A Medley of Found Footage

This past week October began, and in keeping with the season building up towards Halloween, my friends and I began watching horror and Halloween themed films. While there are many more classics to watch as well as some new great and interesting stuff, a lot of what we have watched so far have been in the realm of the “found footage” subgenre.

There is a bit of a stigma around the found footage genre because it is a tough genre to do well. Unlike the more standard ways of shooting a film, found footage requires the camera(s) to be a fixed point, which can hurt willing suspension of disbelief when you start wondering why these people are still recording. This method of filming can easily come across as gimmicky and disorienting, so it’s difficult to do right. They also have the more challenging task of making it feel authentic, as if what you’re watching could really be footage somebody just happened to find, and not an actual movie.

I want to talk about three movies we watched in particular — Chernobyl Diaries, Paranormal Activity: The Marked Ones, and The Blair Witch Project. I will touch on each briefly, and why I think they are strong or weak found footage movies.

Chernobyl Diaries is an interesting example because unlike the other two, it is not technically found footage. It is shot to look like one, and the premise sets it up as one fairly well, but the director instead opted to have the camera perspective resemble somebody amongst the group holding a camera, without that being the case. It was a lot like the audience member is the extra person in their group, sitting in the car or running alongside them, except you are invisible and take up no space.

Although this was an interesting way to do it, which I’m ultimately pleased to have seen, it took me out of it a little to constantly remember that it wasn’t found footage, making the jarring movement of the camera sillier at times.
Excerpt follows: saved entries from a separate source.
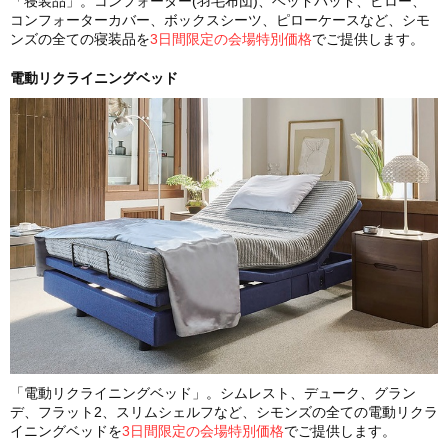
「寝装品」。コンフォーター(羽毛布団)、ベッドパッド、ピロー、
コンフォーターカバー、ボックスシーツ、ピローケースなど、シモ
ンズの全ての寝装品を
3日間限定の会場特別価格
でご提供します。
電動リクライニングベッド
「電動リクライニングベッド」。シムレスト、デューク、グラン
デ、フラット2、スリムシェルフなど、シモンズの全ての電動リクラ
イニングベッドを
3日間限定の会場特別価格
でご提供します。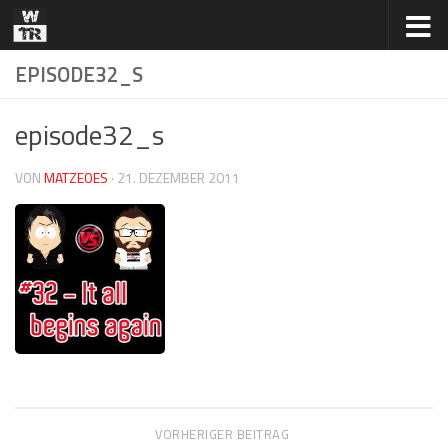
Zum Inhalt springen
EPISODE32_S
episode32_s
VON
MATZEOES
·
21. DEZEMBER 2011
VORHERIGER BEITRAG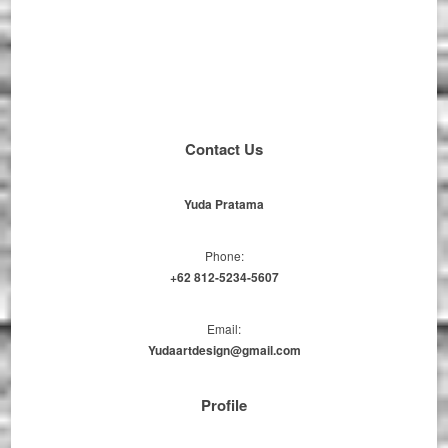
Contact Us
Yuda Pratama
Phone:
+62 812-5234-5607
Email:
Yudaartdesign@gmail.com
Profile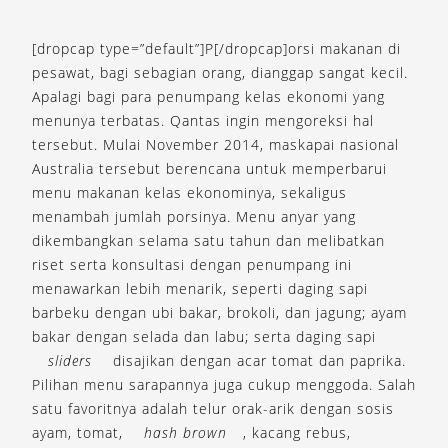
[dropcap type=”default”]P[/dropcap]orsi makanan di
pesawat, bagi sebagian orang, dianggap sangat kecil.
Apalagi bagi para penumpang kelas ekonomi yang
menunya terbatas. Qantas ingin mengoreksi hal
tersebut. Mulai November 2014, maskapai nasional
Australia tersebut berencana untuk memperbarui
menu makanan kelas ekonominya, sekaligus
menambah jumlah porsinya. Menu anyar yang
dikembangkan selama satu tahun dan melibatkan
riset serta konsultasi dengan penumpang ini
menawarkan lebih menarik, seperti daging sapi
barbeku dengan ubi bakar, brokoli, dan jagung; ayam
bakar dengan selada dan labu; serta daging sapi
sliders
disajikan dengan acar tomat dan paprika.
Pilihan menu sarapannya juga cukup menggoda. Salah
satu favoritnya adalah telur orak-arik dengan sosis
ayam, tomat,
hash brown
, kacang rebus,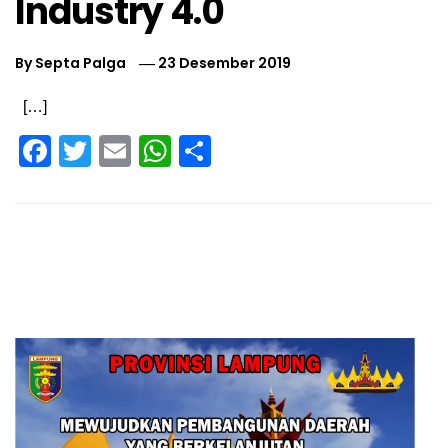
Industry 4.0
By
Septa Palga
23 Desember 2019
[…]
Facebook
Twitter
Email
WhatsApp
Share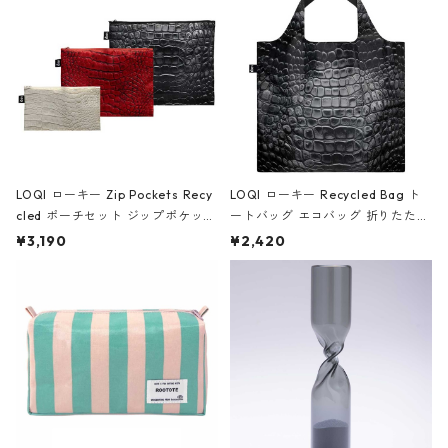
ア/クラウン ブラック
LOQI ローキー Zip Pockets Recy
LOQI ローキー Recycled Bag ト
cled ポーチセット ジップポケット
ートバッグ エコバッグ 折りたたみ
ファスナーポーチ 撥水加工 トラベ
大きめ 撥水加工 収納ポーチ CRO
¥3,190
¥2,420
ルポーチ 化粧ポーチ 3点セット C
CODILE/Black クロコダイル/ブラ
ROCODILE/Black,Burgundy,Off
ック
White クロコダイル/ブラック、バ
ーガンディー、オフホワイト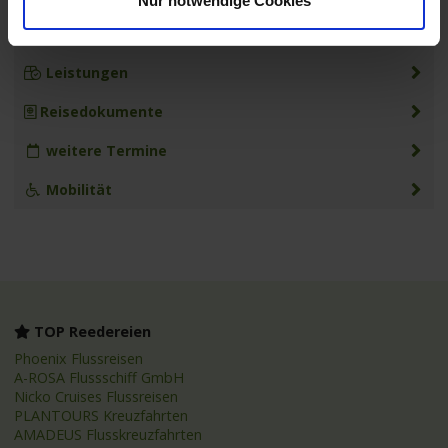
Nur notwendige Cookies
MS Alena
Leistungen
Reisedokumente
weitere Termine
Mobilität
TOP Reedereien
Phoenix Flussreisen
A-ROSA Flussschiff GmbH
Nicko Cruises Flussreisen
PLANTOURS Kreuzfahrten
AMADEUS Flusskreuzfahrten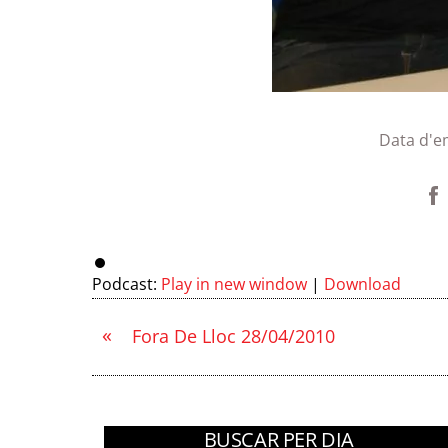
Data d'e
Podcast:
Play in new window
|
Download
«
Fora De Lloc 28/04/2010
BUSCAR PER DIA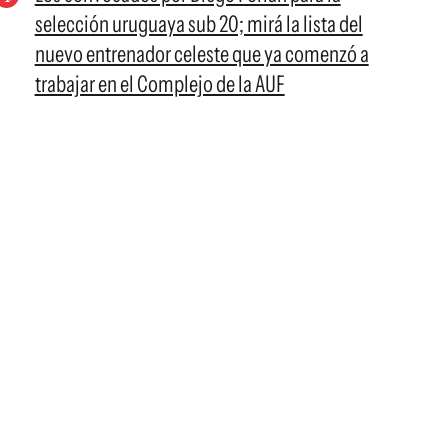
selección uruguaya sub 20; mirá la lista del
nuevo entrenador celeste que ya comenzó a
trabajar en el Complejo de la AUF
It also ended up being a rather predictable movie plot-wise, leaving me wishing that it left some things more mysterious and open-ended.

Paranormal Activity: The Marked Ones was interesting — I usually find the Paranormal Activity movies interesting — but it also highlighted a lot of what’s now wrong with the series and the damage it may have done to the subgenre. The first film I found to be genuinely scary and a very compelling watch, as well as the second one, but things have gone downhill significantly three sequels later.

A lot of what they do in the film is played out — especially since we know the nature of what’s going on if we’ve followed the series — and in place of creepy imagery and events, the film instead relies far more on jump-scares that aren’t even paranormal. The Paranormal Activity series having done something great with the subgenre at first and then simply becoming startle-fodder for people who want a cheap scare is disheartening.

The Blair Witch Project — which I’d seen, but a friend hadn’t — helped to re-establish what I find so great about found footage films in the first place. In my opinion, the best way to use this style is not to show something and make it look like real footage, but to show something vague, subtle, or even questionable, while creating the illusion that what you’re seeing is real. This is what made Paranormal Activity effective, which degraded with each film, and this is what makes The Blair Witch Project phenomenal to me. You see very little in the movie, but the human element of desperation and anxiety is so strong, and it is clear that something disturbing and abnormal is happening, so it makes the experience you’re viewing all the more terrifying.

The strength of the subgenre is uncertainty, because unlike other films, the physical lens through which you’re forced to view the story is a lot more flawed. This became so apparent to me when I was trying to sell my friend on the movie, and I made a point of mentioning that it is not a jump-scare movie. This is true of the film, making it all the more interesting as a case study for the subgenre. The Blair Witch Project is terrifying because of atmosphere, emotion, and uncertainty. They are people in a desperate situation, suffering terrifying experiences. Nothing jumping out during a quiet moment, no big horrific monster. Just lingering uncertainty and dread.